Start of Block
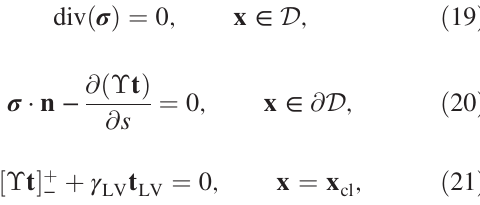
=G at the contact line, as a function of the stretch at the contact line λ FIG. 4. Marangoni stress σ nt positive or negative depending on whether the stretch at the tip is larger or smaller than λ ∞ . Open circles are obtained by FEM, the solid line from similarity solutions described in Sec. IV in combination with Neumann ’ s law. The grids represent geometry of the ridge and deformation within it for negative (A) and positive (B) Marangoni stresses, as obtained from the similarity solutions. The gray lines denote the undeformed grid, and the arrows indicate the direction of the Marangoni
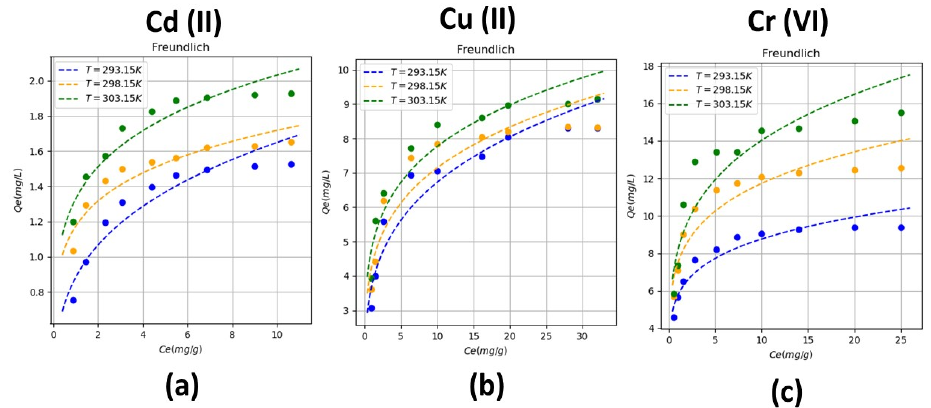
Figure 3. Isotherm of Freundlich at different temperatures (T) T = 303.15 K (green), T = 298.15 K (yellow) and T = 293.15 K (blue) for ( a ) Cd (II), ( b ) Cu (II) and ( c ) Cr (VI).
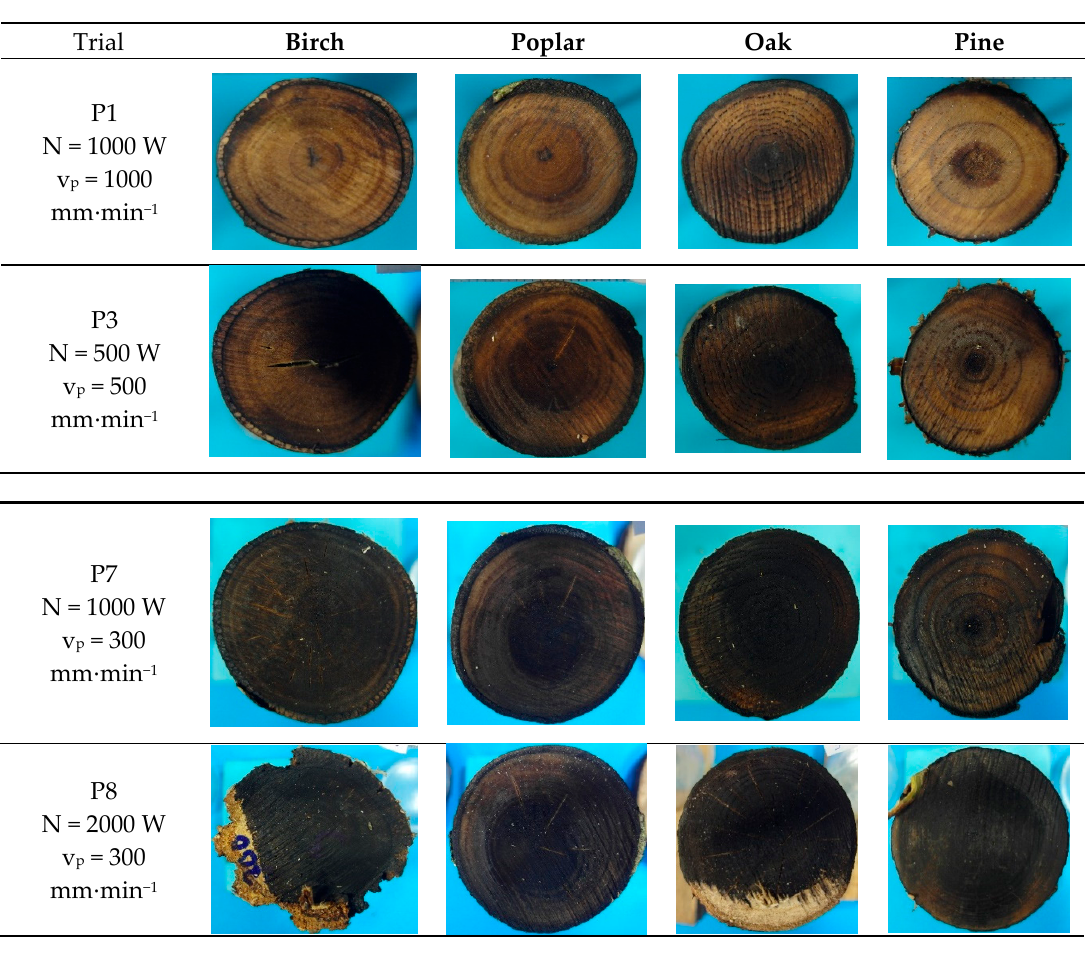
Figure 3. Cut surfaces at different laser beam powers and travel speeds.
End of Block
--- AIM OF THE EXERCISE ---
Pictures are to be dropped, and the remaining data set down exactly.

--- OUTPUT BELOW ---
=G at the contact line, as a function of the stretch at the contact line λ FIG. 4. Marangoni stress σ nt positive or negative depending on whether the stretch at the tip is larger or smaller than λ ∞ . Open circles are obtained by FEM, the solid line from similarity solutions described in Sec. IV in combination with Neumann ’ s law. The grids represent geometry of the ridge and deformation within it for negative (A) and positive (B) Marangoni stresses, as obtained from the similarity solutions. The gray lines denote the undeformed grid, and the arrows indicate the direction of the Marangoni
Figure 3. Isotherm of Freundlich at different temperatures (T) T = 303.15 K (green), T = 298.15 K (yellow) and T = 293.15 K (blue) for ( a ) Cd (II), ( b ) Cu (II) and ( c ) Cr (VI).
Figure 3. Cut surfaces at different laser beam powers and travel speeds.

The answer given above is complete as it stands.